Padre Martino diventa un personaggio scomodo, ingombrante, che suscita diffidenza da una parte e dall’altra, dato che lui, non facendo “differenze di persone”, aiuta ugualmente tutti, ed in questo modo si presta ad essere da entrambi le parti considerato come una spia. Prende la decisione di trasferirsi a Sarzano, per aiutare il Parroco anziano, e qui trova anche don Elia Comini, un giovane salesiano sfollato come lui, che mette tutto se stesso per vivere al meglio il suo ministero in questi tempi e situazioni molto difficili.
Padre Martino decide di andare per i monti, a cercare i contadini nelle cascine ed i partigiani nei bivacchi, per evangelizzare, annunciare, confortare, perché continua a sentirsi profondamente missionario, non rinuncia ad andare a predicare ovunque lo chiamino. Perciò comincia ad essere guardato con molto sospetto dai Tedeschi, tanto che anche i Superiori se ne accorgono e decidono di trasferirlo. Questa volta, però, padre Martino disobbedisce, semplicemente per non lasciare senza assistenza religiosa tutte le persone con cui è venuto a contatto in quei mesi. Continua con coraggio a fare il prete, cosciente del rischio che corre.
Il 29 settembre 1944 insieme a don Elia, mentre accorrono per soccorrere un ferito, sono arrestati dai Tedeschi e dopo due giorni di crudele prigionia, il 1° ottobre vengono falciati dalle mitragliatrici delle SS, insieme ad altri 44 prigionieri. Prima di morire vive con forza e passione ancora il gesto sacerdotale di un’ultima benedizione agli altri moribondi. Aveva solo 32 anni.

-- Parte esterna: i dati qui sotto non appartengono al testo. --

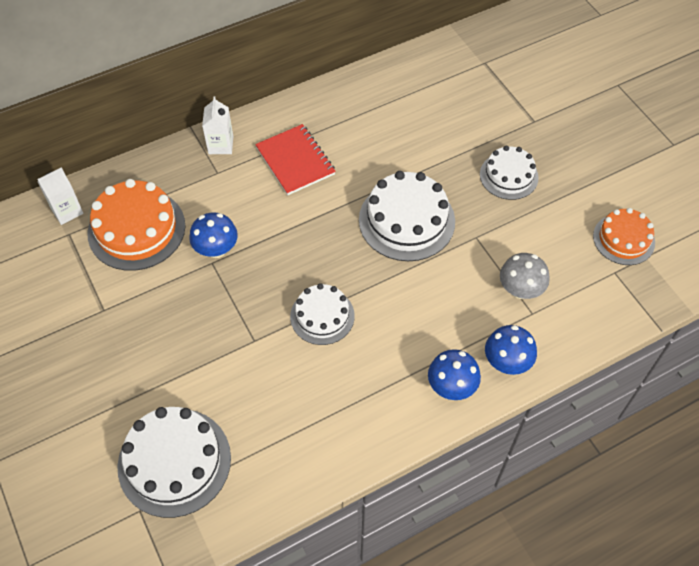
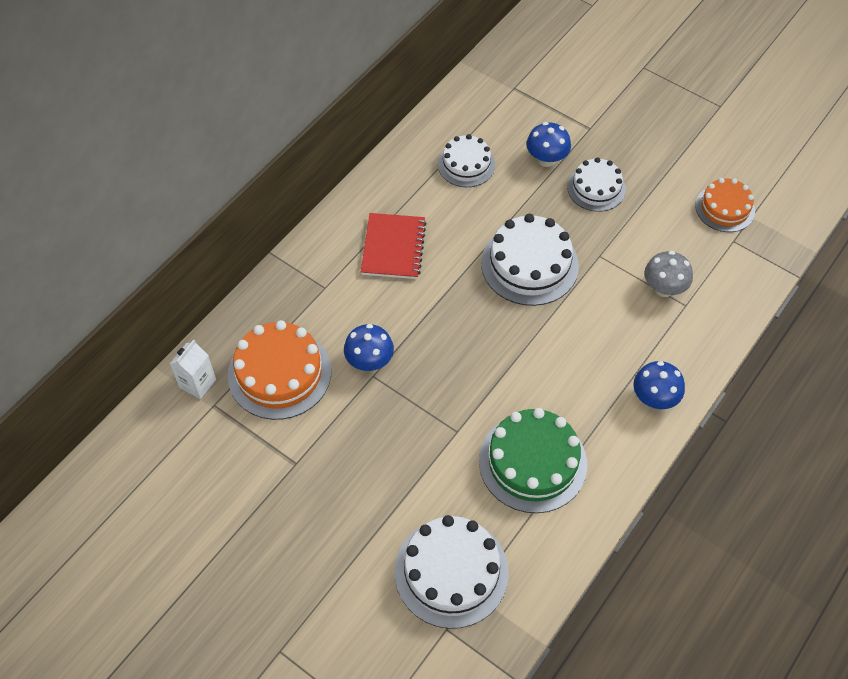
camera: 25 degrees left, 0 degrees up
white carton [202,96,233,154] -> none
red notebook [255,124,336,195] -> red notebook turned 60 degrees clockwise [361,213,427,279]
white cake [290,283,355,345] -> white cake moved to [438,134,495,187]
blue mushroom [485,325,537,375] -> blue mushroom moved to [526,122,571,167]
none -> green cake [479,408,587,513]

Il suo martirio materiale avvenuto in una delle fasi più critiche della guerra in Italia. In quei mesi le truppe nazifasciste compirono diversi massacri per eliminare ogni forma di opposizione nei territori considerati strategici, nei quali i partigiani e la popolazione civile avrebbero potuto facilitare l’avanzata delle truppe Anglo-americane alleate. Già nell’agosto del 1944, mossi dalle medesime motivazioni, i nazisti perpetrarono violenti crimini sul versante toscano della Linea Gotica (con l’uccisione di 560 civili nell’area di Sant’Anna di Stazzema) come pure in altre zone della Pianura padana. Nell’area dove si trovava ad operare padre Martino, tra il 29 settembre e il 5 ottobre 1944, i nazifascisti sterminarono oltre 770 persone compresi bambini, neonati e anziani. Venne catturato dai nazisti dopo essere accorso nella zona del massacro di “Creda”, a portare i sacramenti ai superstiti. Consapevole della sua sorte, la mattina del 1° ottobre fu condotto con altri al luogo del supplizio, presso la Botte di Pioppe di Salvaro, dove avvenne la sua esecuzione.

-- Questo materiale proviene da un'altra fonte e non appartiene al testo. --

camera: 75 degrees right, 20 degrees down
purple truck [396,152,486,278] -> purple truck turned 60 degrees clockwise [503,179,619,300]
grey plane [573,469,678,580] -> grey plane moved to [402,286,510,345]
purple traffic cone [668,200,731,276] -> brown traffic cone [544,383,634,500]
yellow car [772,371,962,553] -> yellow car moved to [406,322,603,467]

Per quanto riguarda il martirio formale ex parte persecutoris, padre Martino venne ucciso per il suo zelo sacerdotale, che lo aveva indotto a recarsi nei luoghi delle violenze perpetrate a “Creda”. La sua uccisione fu dovuta principalmente al disprezzo delle truppe naziste verso il suo ministero sacerdotale, a testimonianza di come l’odium fidei sia stato un motivo prevalente della sua uccisione.
Riguardo al martirio formale ex parte Servi Dei, come dimostrano gli Atti, padre Martino, consapevole dei pericoli che correva, era tuttavia pronto a donare la sua vita per il prossimo pur potendo rientrare presso i confratelli a Bologna; infatti decise di rimanere in quelle zone di scontri tra partigiani e nazisti per esercitare il suo ministero sacerdotale, il cui acme è stato nell'assistere gli agonizzanti della strage di Creda e nella benedizione data ai morituri di Pioppe di Salvaro.